Computer scientist Cormac Flanagan wins Sloan Research Fellowship

By Tim Stephens

The Alfred P. Sloan Foundation has awarded a Sloan Research Fellowship in computer science to Cormac Flanagan, assistant professor of computer science at UCSC.

Flanagan, whose research focuses on new techniques for ferreting out the bugs in computer software, is among 116 young scientists, mathematicians, and economists selected this year to receive the prestigious fellowships. The Sloan Research Fellowships are intended to provide crucial and flexible funds to outstanding young researchers early in their academic careers. They include a grant of $45,000 that provides largely unrestricted support for research.

Cormac Flanagan

The primary goal of Flanagan's research is to develop tools for finding software defects and ensuring software reliability. According to a recent estimate from the National Institute of Standards and Technology, software defects cost the U.S. economy about $60 billion annually.

"This is an issue that is just crying out for more research," Flanagan said.

One area of software validation where Flanagan has made significant contributions is in addressing the challenges posed by computer systems that run multiple operations simultaneously. "Multithreaded" software in which different parts of a program are executed concurrently is increasingly common, but programmers must be careful to ensure that all the threads can run at the same time without interfering with each other.

"I sometimes tell people there are leprechauns running around inside the computer, and I make sure the leprechauns don't trip over one another," Flanagan said.

Flanagan earned a B.S. in computer science and mathematics at University College Dublin and worked as a software engineer in Ireland for a year before coming to the United States for graduate school. He earned his M.S. and Ph.D. in computer science from Rice University and worked in Silicon Valley for six years as a principal research scientist at the Systems Research Center (now run by Hewlett-Packard).

In 2003, Flanagan joined the Computer Science Department at UCSC, where he is part of a growing group of faculty conducting research in software engineering.

"UCSC is increasingly prominent in the area of software engineering, and the growth of the engineering school as a whole has been remarkable. I think this award is illustrative of the growing recognition of this campus as a research powerhouse," Flanagan said.

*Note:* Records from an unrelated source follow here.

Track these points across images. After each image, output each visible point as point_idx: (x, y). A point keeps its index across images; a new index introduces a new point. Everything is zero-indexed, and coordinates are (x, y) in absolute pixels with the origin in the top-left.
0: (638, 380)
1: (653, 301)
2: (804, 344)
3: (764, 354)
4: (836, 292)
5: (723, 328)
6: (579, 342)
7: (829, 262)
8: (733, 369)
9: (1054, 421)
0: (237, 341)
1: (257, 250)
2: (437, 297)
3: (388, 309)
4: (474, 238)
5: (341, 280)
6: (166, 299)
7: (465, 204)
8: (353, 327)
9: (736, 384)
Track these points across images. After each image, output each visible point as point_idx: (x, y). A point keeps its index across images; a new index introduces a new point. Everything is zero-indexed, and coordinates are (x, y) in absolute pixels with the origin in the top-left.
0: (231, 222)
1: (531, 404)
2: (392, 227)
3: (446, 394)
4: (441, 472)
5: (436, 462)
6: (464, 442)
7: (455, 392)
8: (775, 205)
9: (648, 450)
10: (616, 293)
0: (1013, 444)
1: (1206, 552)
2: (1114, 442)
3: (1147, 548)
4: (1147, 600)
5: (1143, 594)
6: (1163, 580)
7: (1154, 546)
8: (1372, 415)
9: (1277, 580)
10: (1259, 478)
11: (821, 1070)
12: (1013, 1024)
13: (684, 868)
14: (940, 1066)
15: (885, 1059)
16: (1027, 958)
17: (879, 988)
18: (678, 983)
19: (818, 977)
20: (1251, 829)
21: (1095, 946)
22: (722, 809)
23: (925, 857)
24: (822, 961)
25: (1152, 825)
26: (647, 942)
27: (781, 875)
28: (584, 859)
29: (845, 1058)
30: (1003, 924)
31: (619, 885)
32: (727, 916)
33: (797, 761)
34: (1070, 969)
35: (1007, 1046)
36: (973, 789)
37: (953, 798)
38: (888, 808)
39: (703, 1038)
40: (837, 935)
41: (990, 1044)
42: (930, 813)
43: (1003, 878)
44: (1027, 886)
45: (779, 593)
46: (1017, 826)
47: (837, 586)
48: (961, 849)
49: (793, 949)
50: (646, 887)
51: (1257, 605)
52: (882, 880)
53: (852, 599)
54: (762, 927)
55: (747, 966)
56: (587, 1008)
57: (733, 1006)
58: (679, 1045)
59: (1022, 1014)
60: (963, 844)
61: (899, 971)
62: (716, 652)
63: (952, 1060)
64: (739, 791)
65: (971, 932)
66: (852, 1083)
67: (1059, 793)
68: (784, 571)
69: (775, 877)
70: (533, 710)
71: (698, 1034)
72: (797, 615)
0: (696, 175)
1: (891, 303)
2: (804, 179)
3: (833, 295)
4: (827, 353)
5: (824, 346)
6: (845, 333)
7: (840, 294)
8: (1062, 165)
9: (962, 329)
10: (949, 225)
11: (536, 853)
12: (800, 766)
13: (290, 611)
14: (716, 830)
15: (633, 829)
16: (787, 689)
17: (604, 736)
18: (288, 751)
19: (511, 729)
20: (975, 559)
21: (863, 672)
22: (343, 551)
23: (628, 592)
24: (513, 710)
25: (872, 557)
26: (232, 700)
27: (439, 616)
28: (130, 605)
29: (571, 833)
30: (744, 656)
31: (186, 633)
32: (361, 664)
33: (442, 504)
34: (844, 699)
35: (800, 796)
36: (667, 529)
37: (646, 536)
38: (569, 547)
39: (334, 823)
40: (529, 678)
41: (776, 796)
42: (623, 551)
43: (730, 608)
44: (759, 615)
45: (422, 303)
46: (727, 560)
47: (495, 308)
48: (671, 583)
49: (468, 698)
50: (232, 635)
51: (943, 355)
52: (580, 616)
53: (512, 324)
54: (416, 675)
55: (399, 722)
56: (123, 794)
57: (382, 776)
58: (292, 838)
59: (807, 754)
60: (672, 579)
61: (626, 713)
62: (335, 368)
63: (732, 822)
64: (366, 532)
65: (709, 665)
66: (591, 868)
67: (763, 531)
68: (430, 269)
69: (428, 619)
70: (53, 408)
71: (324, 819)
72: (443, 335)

The Sloan Research Fellowship Program is one of the oldest fellowship programs in the country. It began in 1955 as a means of encouraging research by young scholars at a critical time in their careers when other support is difficult to obtain. The Alfred P. Sloan Foundation, a philanthropic nonprofit institution, was established in 1934 by Alfred P. Sloan Jr., then-president and chief executive officer of the General Motors Corporation.